Le proposte dell’Agenzia Internazionale dell’Energia
L’Agenzia internazionale dell’energia (AIE) non s’è limitata a denunciare, ma ha presentato un vasto kit di proposte volontarie, politiche e tecnologiche. L’UNEP, gli accordi globali a ridosso delle verie COP, come il Global Methane Pledge, aggregano moltissimi paesi e c’è anche un vasto network volontario tra produttori (Oil and Gas Climate Initiative 2.0) che punta ai vantaggi ambientali ed economici, ambientali e di sicurezza. Eppure il metano, come problema ed opportunità, “viaggia ancora troppo al di sotto dei radar”, ed emerge appena (mentre dovrebbe essere centrale) tra gli obiettivi politici e nei nuovi accordi di approvvigionamento e produzione, nel Mediterraneo ed in Medio Oriente.
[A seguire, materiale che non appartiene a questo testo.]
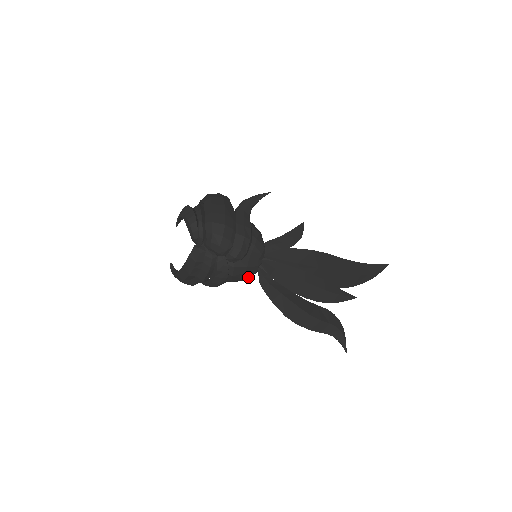
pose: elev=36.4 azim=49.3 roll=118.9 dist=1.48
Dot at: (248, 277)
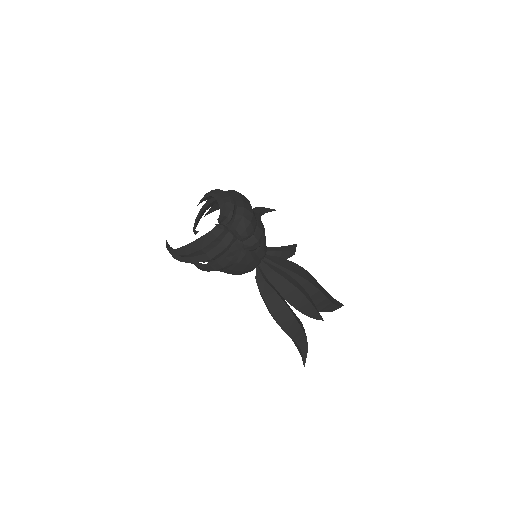
Dot at: (244, 272)
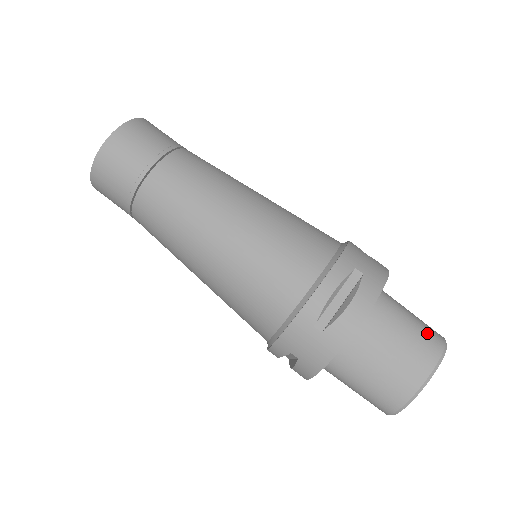
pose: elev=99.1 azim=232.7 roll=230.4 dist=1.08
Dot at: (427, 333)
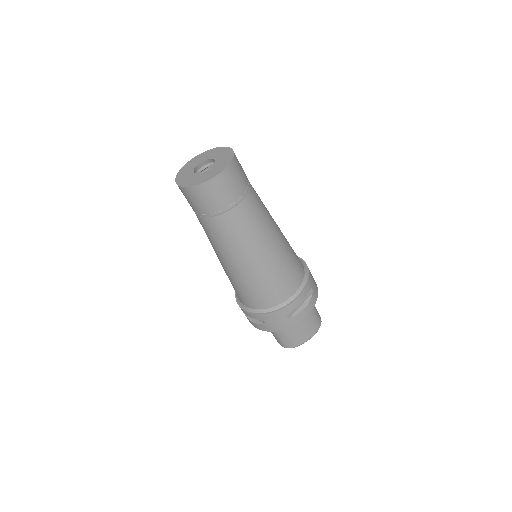
Dot at: (318, 317)
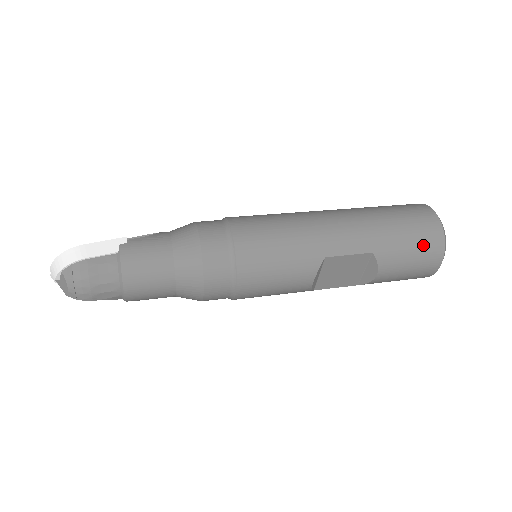
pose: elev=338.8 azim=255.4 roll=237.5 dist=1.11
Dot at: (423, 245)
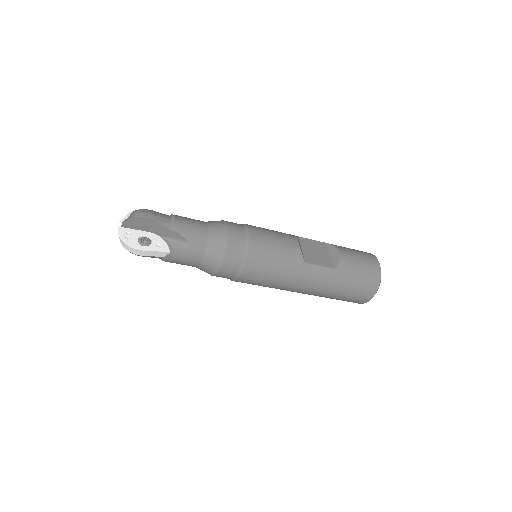
Dot at: occluded
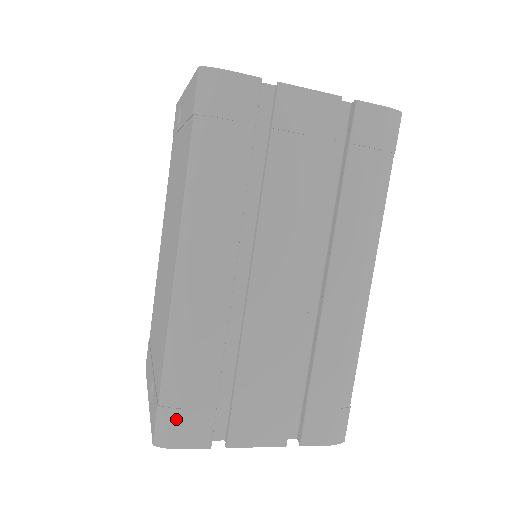
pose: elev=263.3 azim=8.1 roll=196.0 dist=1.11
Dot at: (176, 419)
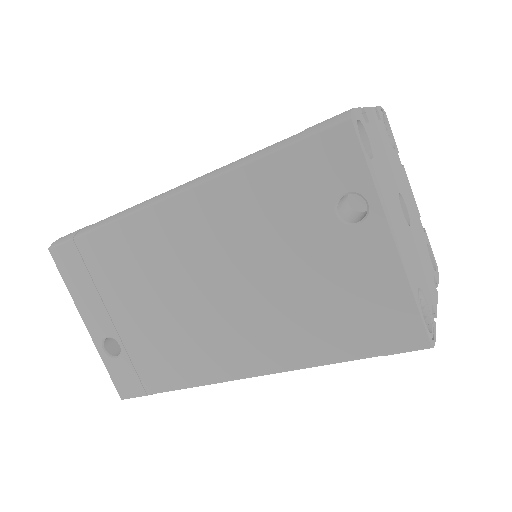
Dot at: occluded
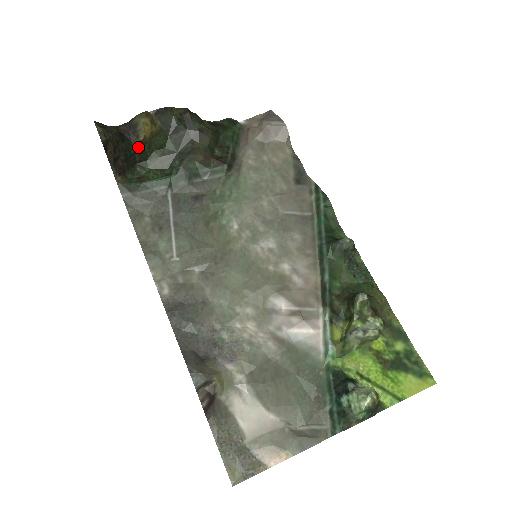
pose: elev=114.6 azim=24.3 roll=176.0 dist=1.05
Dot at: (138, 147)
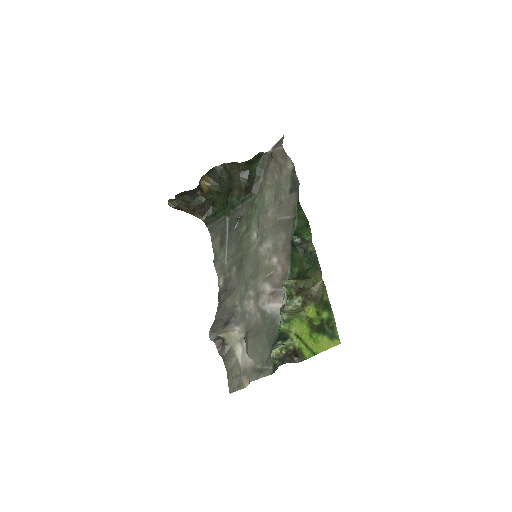
Dot at: (206, 197)
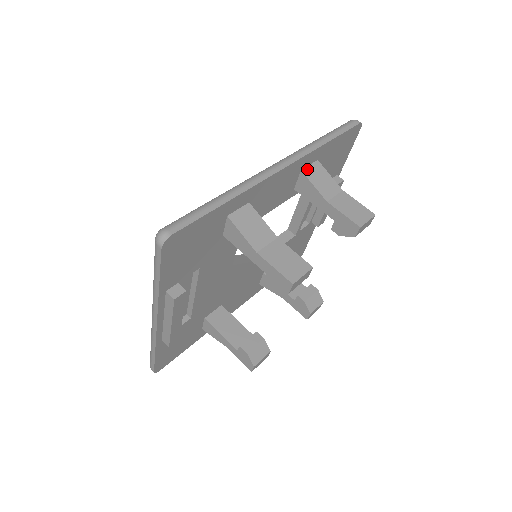
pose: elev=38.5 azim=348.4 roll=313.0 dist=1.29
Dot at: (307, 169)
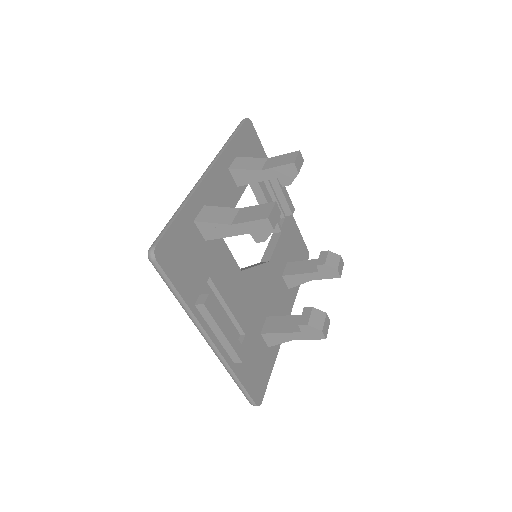
Dot at: (232, 165)
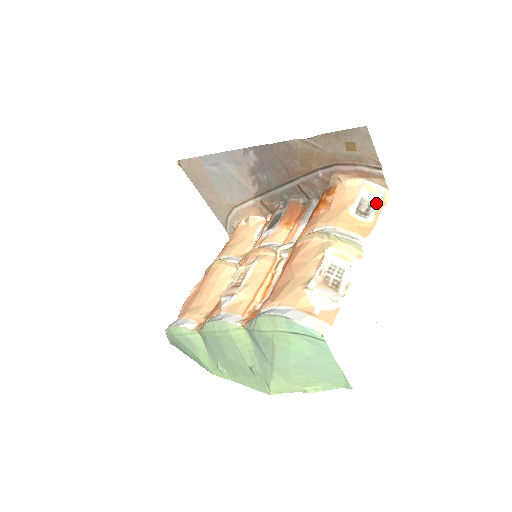
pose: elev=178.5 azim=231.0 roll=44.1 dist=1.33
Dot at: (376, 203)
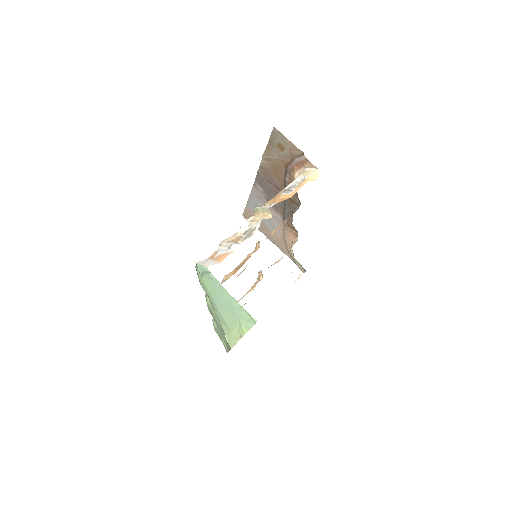
Dot at: (303, 181)
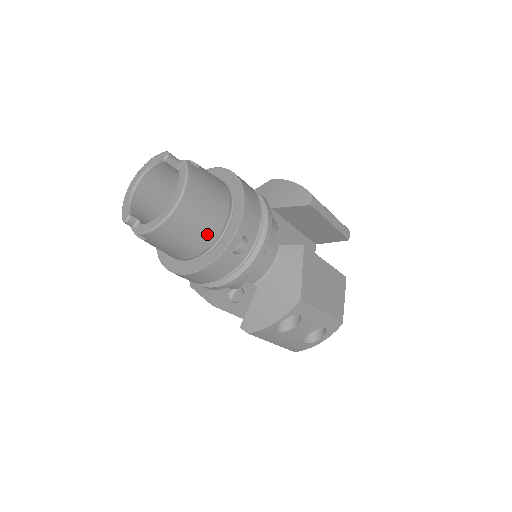
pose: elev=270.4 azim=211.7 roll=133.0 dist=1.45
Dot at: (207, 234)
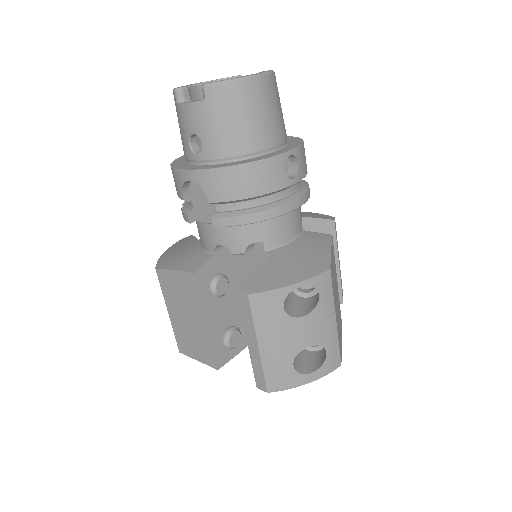
Dot at: (266, 133)
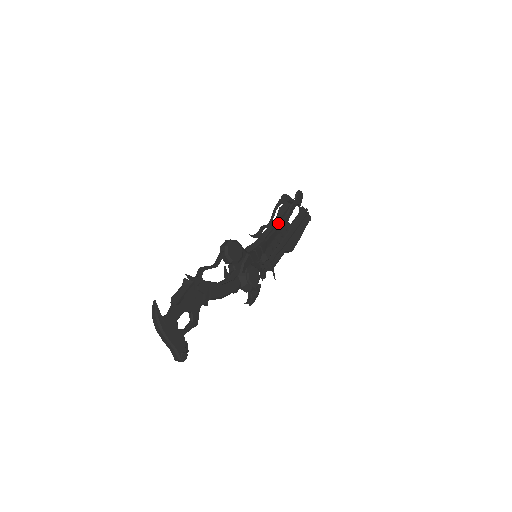
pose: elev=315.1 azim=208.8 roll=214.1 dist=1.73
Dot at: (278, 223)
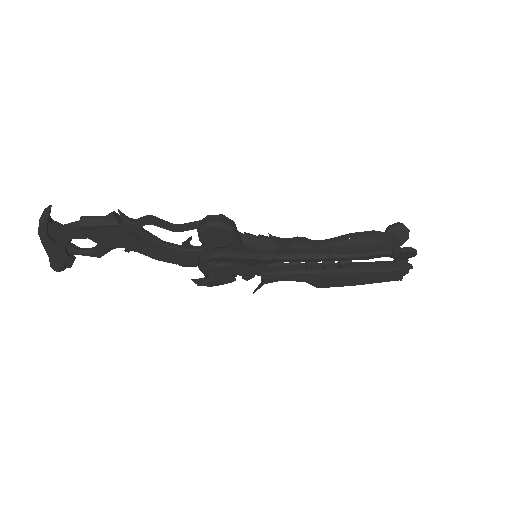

Come è stato ricordato in Algeria: “Eni e Sonatrach identificheranno opportunità per la riduzione delle emissioni di gas serra e di gas metano, definiranno iniziative di efficienza energetica, sviluppo di rinnovabili, produzione di idrogeno verde e progetti di cattura e stoccaggio di anidride carbonica, a supporto della sicurezza energetica e allo stesso tempo per una transizione energetica sostenibile”.
L’Italia può se lo vuole essere anche hub di sicurezza e stabilità nel Maditerraneo, collaborando coi suoi partner a ridurre emissioni costose e perniciose.